Five Guys has secured a new £100m banking facility through Goldman Sachs as it seeks further growth across the UK and Europe.

The facility will be principally used to drive UK expansion, as well as paying off existing bank debt of £35m and reducing shareholder debt by £25m.

The US better burger brand’s European arms will continue to be funded by shareholder facilities, although they will be allowed to access the bank funding when they become profitable.

Documents issued to Companies House also showed UK turnover up 42% to £122m in the year to 31 December 2017, with like-for-like sales in the period growing 2.3%. EBITDA was up 60% to £18.9m with net losses increasing to £19.9m from £13.3m last year.

During the period, the company opened 29 stores – 20 in the UK and nine in Europe, which took the estate to 79 in Britain and 91 across the entire group. The group created 868 jobs in the UK during 2017.

During the year, the group paid out £2.3m in staff incentives, after achieving 91% in average mystery shopper scores across the year.

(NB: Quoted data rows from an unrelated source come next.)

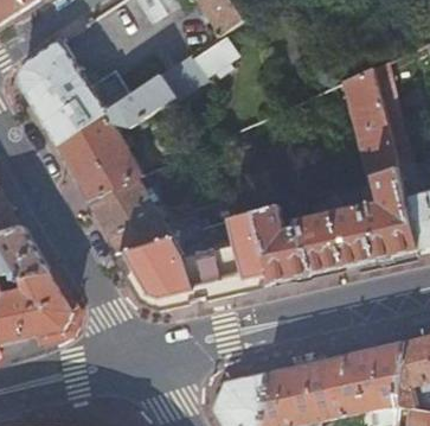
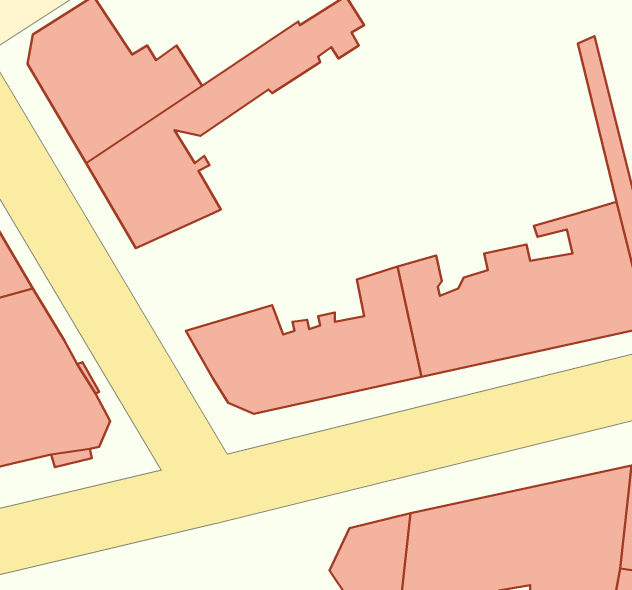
building: [345,68,398,178] -> none
building: [89,177,205,253] -> none

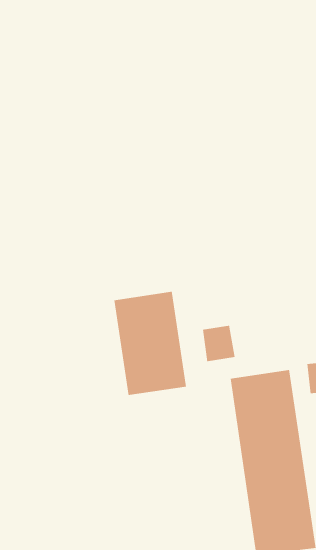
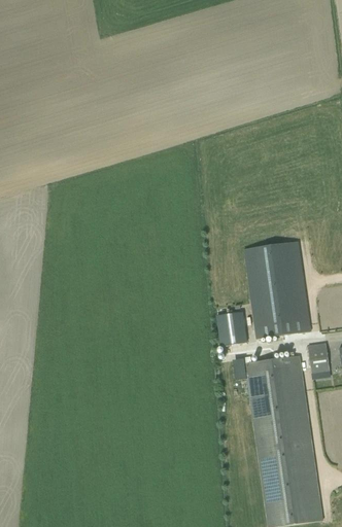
building: [114,291,187,396] -> [243,241,311,338]

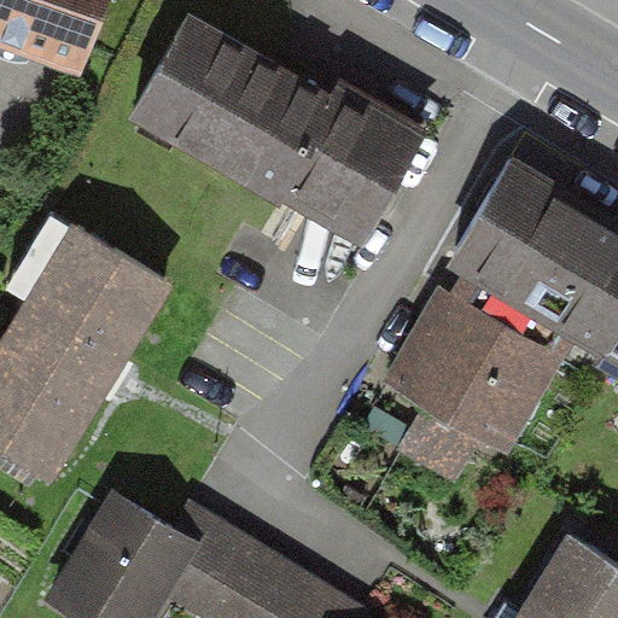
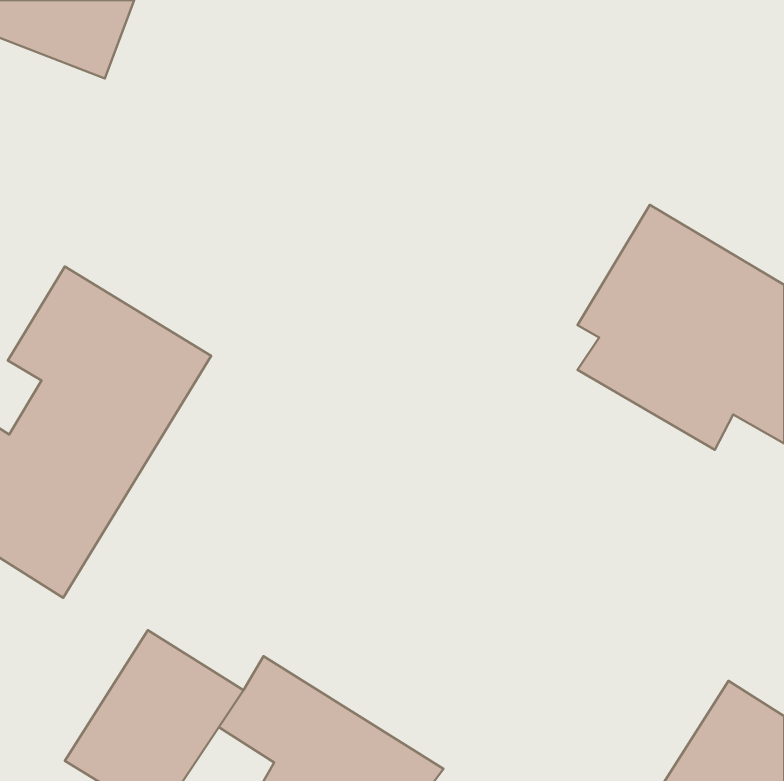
building: [134,18,421,228] -> none
building: [395,295,560,478] -> none

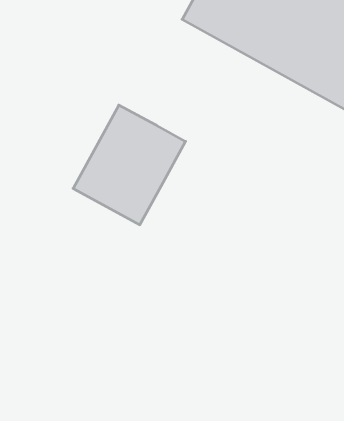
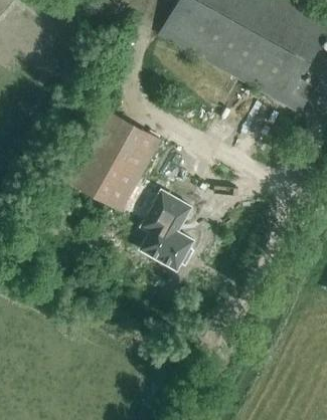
building: none -> [125,184,194,270]

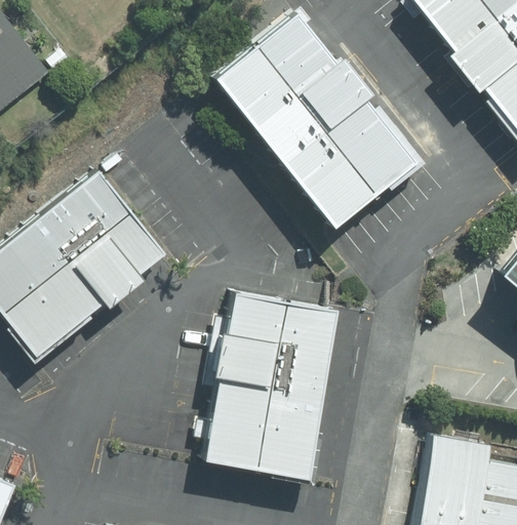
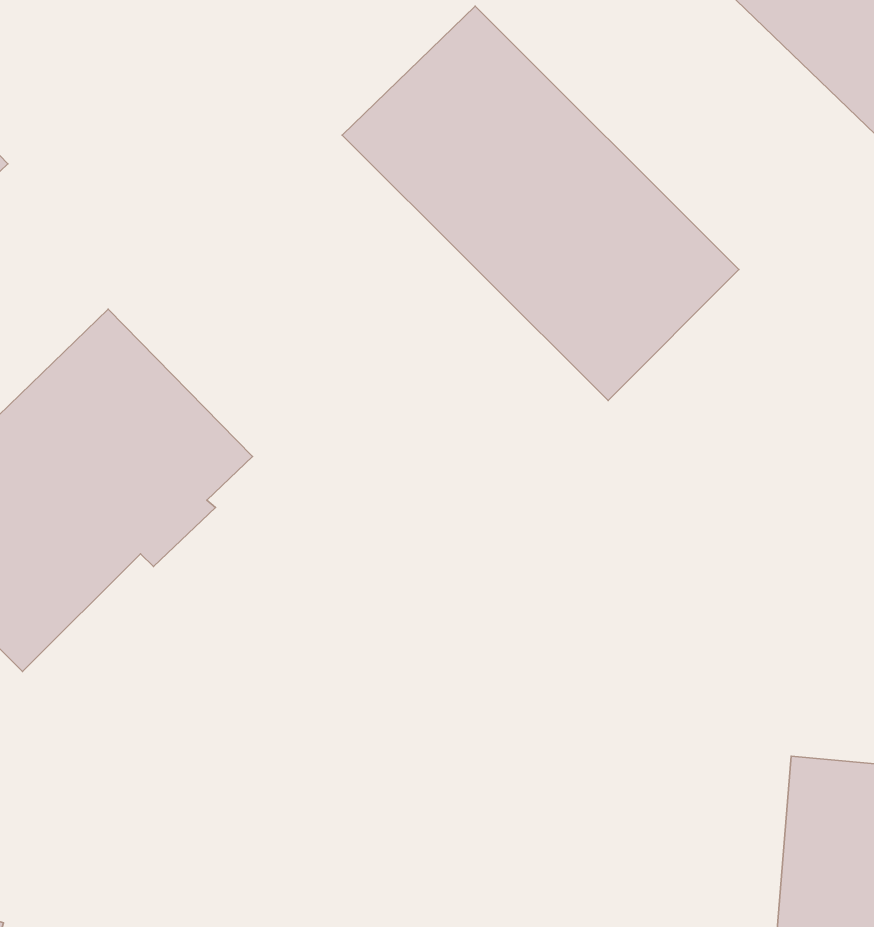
building: [206,294,336,475] -> none

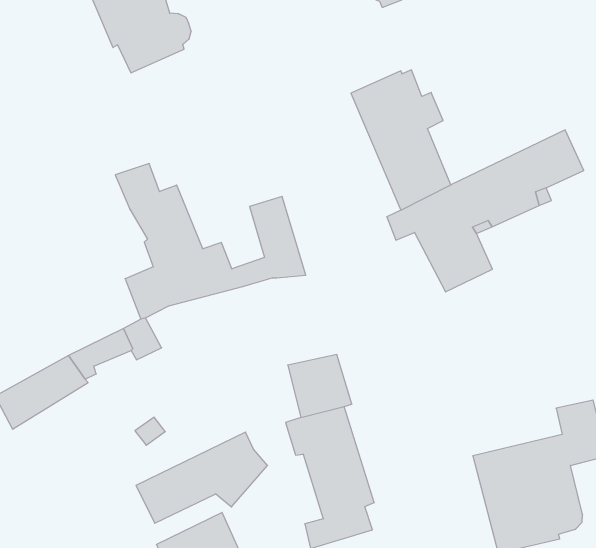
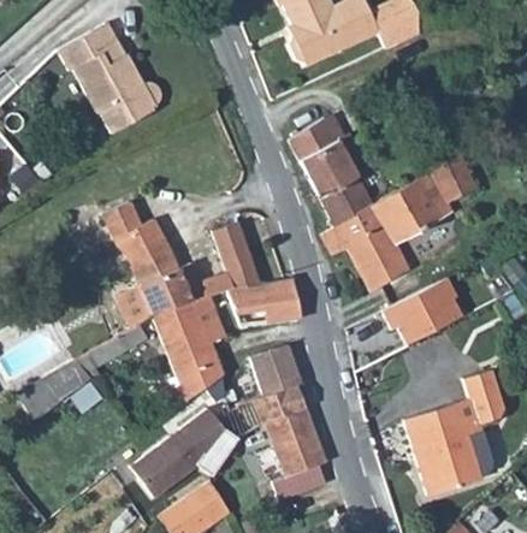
building: none -> [238,280,304,330]
building: none -> [381,278,461,345]
building: none -> [154,297,226,401]

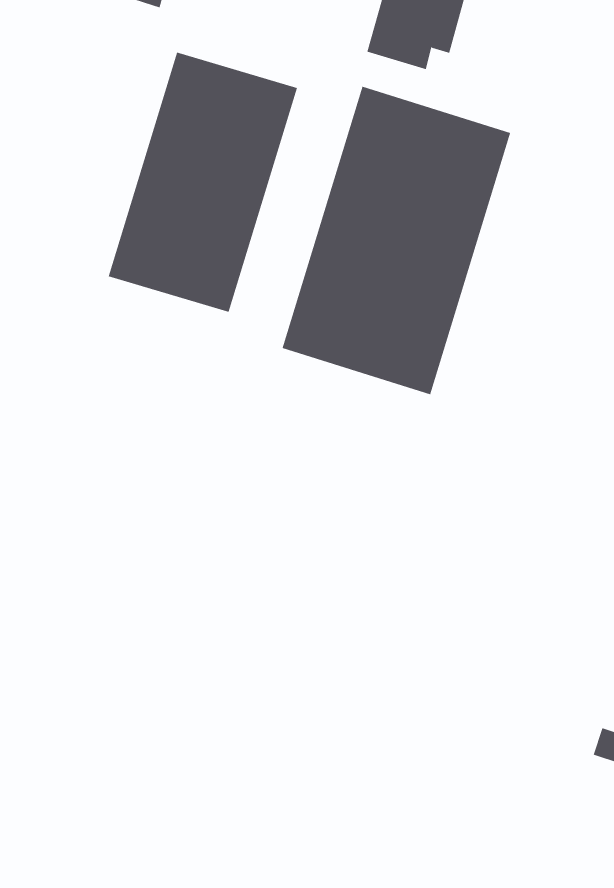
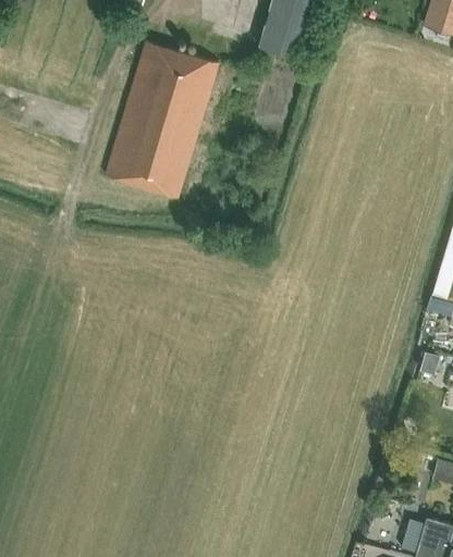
building: [282,86,511,395] -> none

Presenting the accounts, the directors said: “The directors continue to believe there are strong growth prospects in the premium burger market and intend to continue the rapid roll-out of Five Guys in the UK and mainland Europe. The group continued its rapid expansion in the UK, France and Spain and also opened the first stores in Germany.

They added: “The company successfully partnered with Deliveroo in 2017, allowing customers to order Five Guys from the comfort of their homes. The majority of the UK stores are now offering delivery. In 2018 we will be rolling it out in France and Spain. The company delivered a strong 2017 and we are confident of our growth plans going forward both in the UK and the EU. Our plans for 2018 call for the most new store openings in our five-year history.”